Dr Adi TarigoppulaResearch Fellow, Brain-Computer Interfaces, The University of Melbourne
Dr. Venkata S Aditya Tarigoppula joined the Machine Learning for controlling Brain-Computer Interfaces stream of the ARC Training Centre as a Research Fellow in August 2019. Dr. Tarigoppula was awarded his Ph.D. from the State University of New York (SUNY), Downstate Medical Center, NY, USA in 2017. Since then, he held a position as a Research Scientist with Advanced Bionics LLC where he performed research on Cochlear Implants (CIs); developed novel algorithms to continuously monitor the state of the CI/cochlea and guide surgeons accordingly during surgery to maximize hearing preservation post-surgery and structural preservation of the cochlea in patients leading to a non-traumatic placement of the CI; and, designed experiments with research prototype systems for electrophysiological recordings in hearing research.
His PhD work at SUNY Downstate Medical Center was focused on elucidating the reinforcement learning parallels in the non-human primate’s motor cortex and the development of brain computer interfaces (BCI) based on supervised and reinforcement learning architectures.
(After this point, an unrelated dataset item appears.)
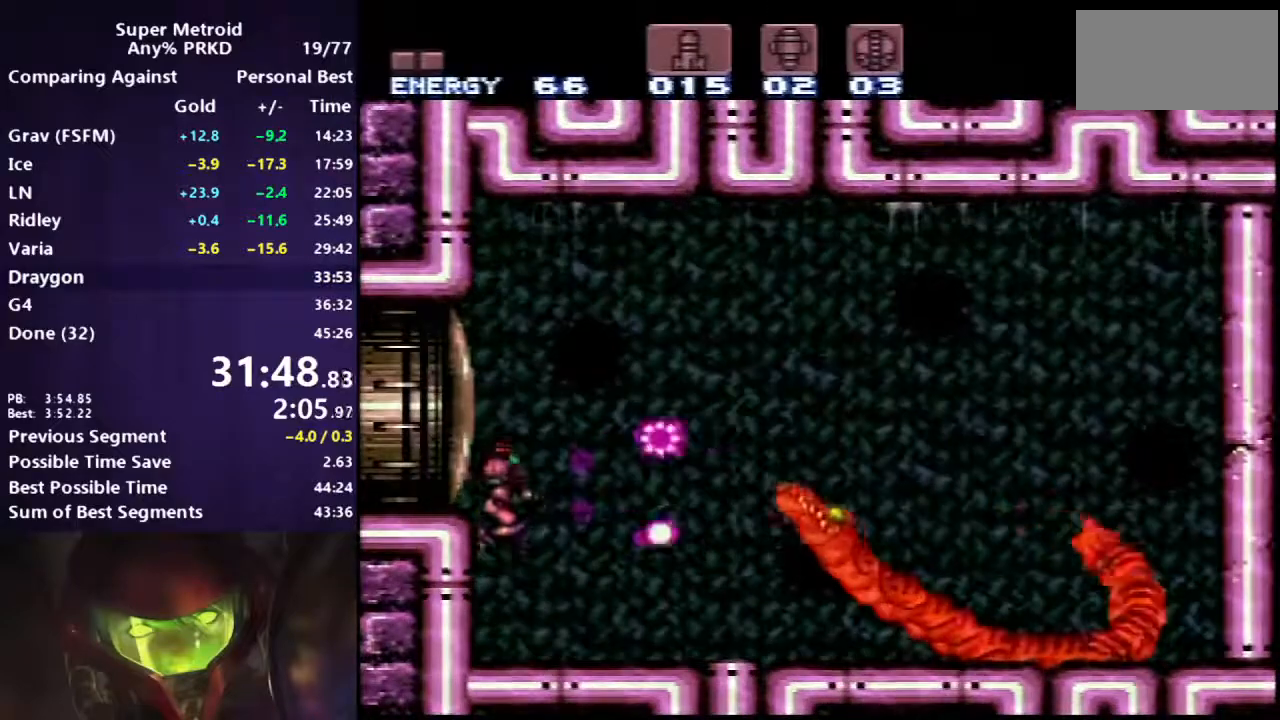
{"buttons": ["X", "L1", "DPAD_RIGHT"], "events": [[483, "DPAD_RIGHT", "down"], [483, "L1", "down"]]}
The main goal was to work towards building an autonomous closed-loop sensorimotor BCI capable of co-adapting with the user, and maintaining performance outside laboratory environments. In such work, he successfully designed, built and tested BCIs using a branch of machine learning called Reinforcement Learning (RL), specifically temporal difference RL. The BCI was capable of inferring intended movement from the M1 neural activity; and, used the same neural signals to simultaneously recognize whether the BCI was correctly performing the intended action. Such feedback acquired from the motor cortex itself was used as a qualitative feedback signal to adapt the BCI decoder.